TLDR: raw data from a given number of sources is collected, then compiled by an LLM into a .md wiki, then operated on by various CLIs by the LLM to do Q&A and to incrementally enhance the wiki, and all of it viewable in Obsidian. You rarely ever write or edit the wiki manually, it's the domain of the LLM.

You provide raw information, the LLM organizes and makes it discoverable, and then it's accessible by you directly, and also made available to the LLM that you work with for looking up information, Q&A and outputting it in different formats.

In a way it's similar to RAG but less complicated, and probably a bit more like the progressive disclosure approach with agent skills where information is discoverable when needed in the context of the conversation but without blowing out the context with wiki information that's not relevant to the conversation.
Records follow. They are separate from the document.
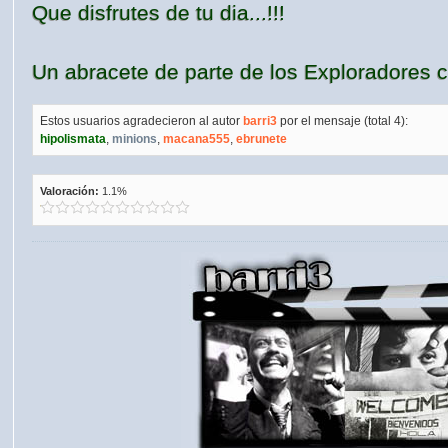
Que disfrutes de tu dia...!!!
Un abracete de parte de los Exploradores c
Estos usuarios agradecieron al autor
barri3
por el mensaje (total 4):
hipolismata
,
minions
,
macana555
,
ebrunete
Valoración:
1.1%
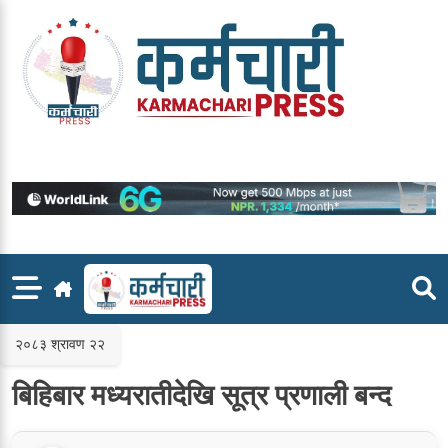
Skip
to
content
२०८३ श्रावण २२
बिहिबार मध्यरातीदेखि सूत्र प्रणाली बन्द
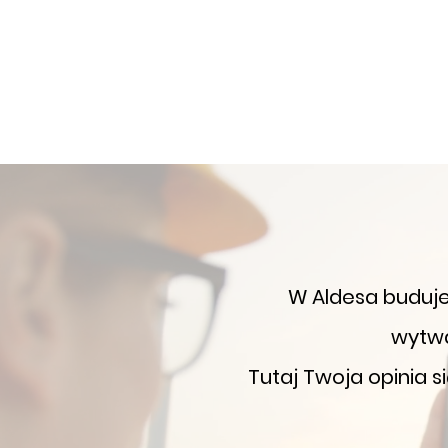
W Aldesa buduje
wytwa
Tutaj Twoja opinia s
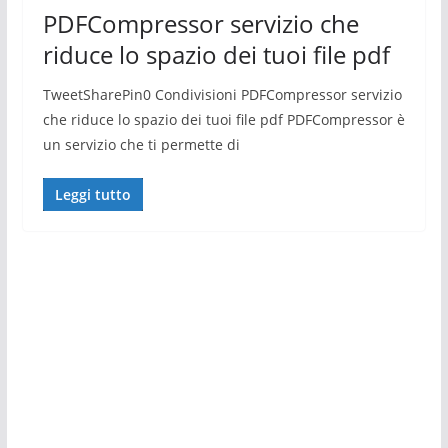
PDFCompressor servizio che
riduce lo spazio dei tuoi file pdf
TweetSharePin0 Condivisioni PDFCompressor servizio
che riduce lo spazio dei tuoi file pdf PDFCompressor è
un servizio che ti permette di
Leggi tutto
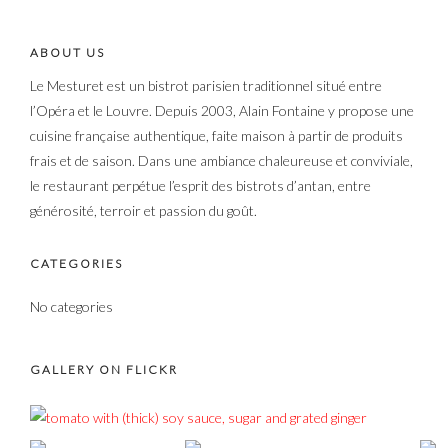
ABOUT US
Le Mesturet est un bistrot parisien traditionnel situé entre
l’Opéra et le Louvre. Depuis 2003, Alain Fontaine y propose une
cuisine française authentique, faite maison à partir de produits
frais et de saison. Dans une ambiance chaleureuse et conviviale,
le restaurant perpétue l’esprit des bistrots d’antan, entre
générosité, terroir et passion du goût.
CATEGORIES
No categories
GALLERY ON FLICKR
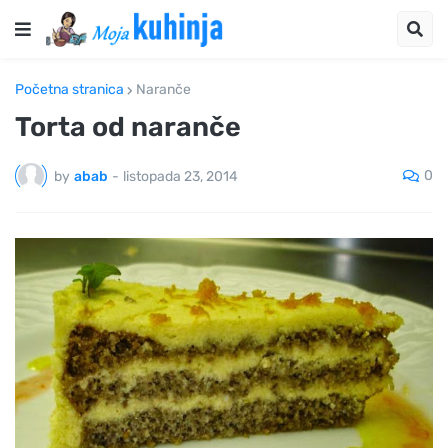
Početna stranica
Naranče
Torta od naranče
0
by
abab
-
listopada 23, 2014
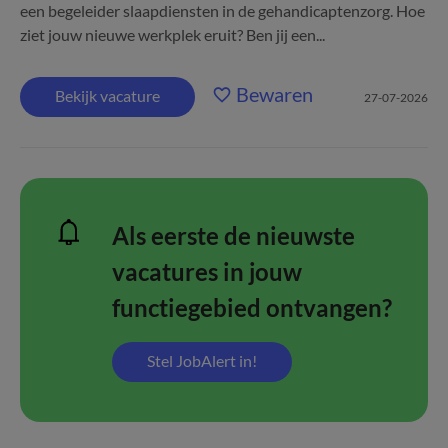
een begeleider slaapdiensten in de gehandicaptenzorg. Hoe
ziet jouw nieuwe werkplek eruit? Ben jij een...
Bewaren
Bekijk vacature
27-07-2026
Als eerste de nieuwste
vacatures in jouw
functiegebied ontvangen?
Stel JobAlert in!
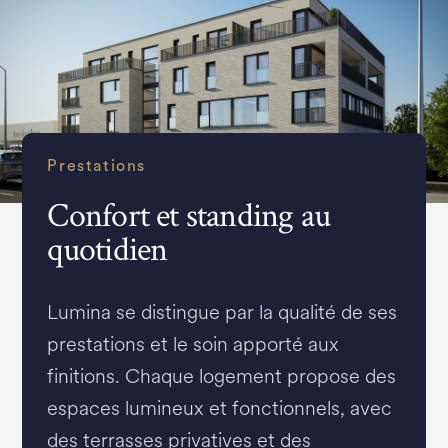
Prestations
Confort et standing au
quotidien
Lumina se distingue par la qualité de ses
prestations et le soin apporté aux
finitions. Chaque logement propose des
espaces lumineux et fonctionnels, avec
des terrasses privatives et des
The real payoff comes with scale:

Where things get interesting is that once your wiki is big enough (e.g. mine on some recent research is ~100 articles and ~400K words), you can ask your LLM agent all kinds of complex questions against the wiki, and it will go off, research the answers, etc.

I can see this extending further — multiple wikis, all accessible to the LLM, with controlled access say by different agents. A personal wiki, a business wiki, and a general one for collected articles and research interests. Different agents, different scopes, same underlying approach. Or a single agent with access to all of them.

This feels like something we are going to see more of as a new product or enhancement to existing products.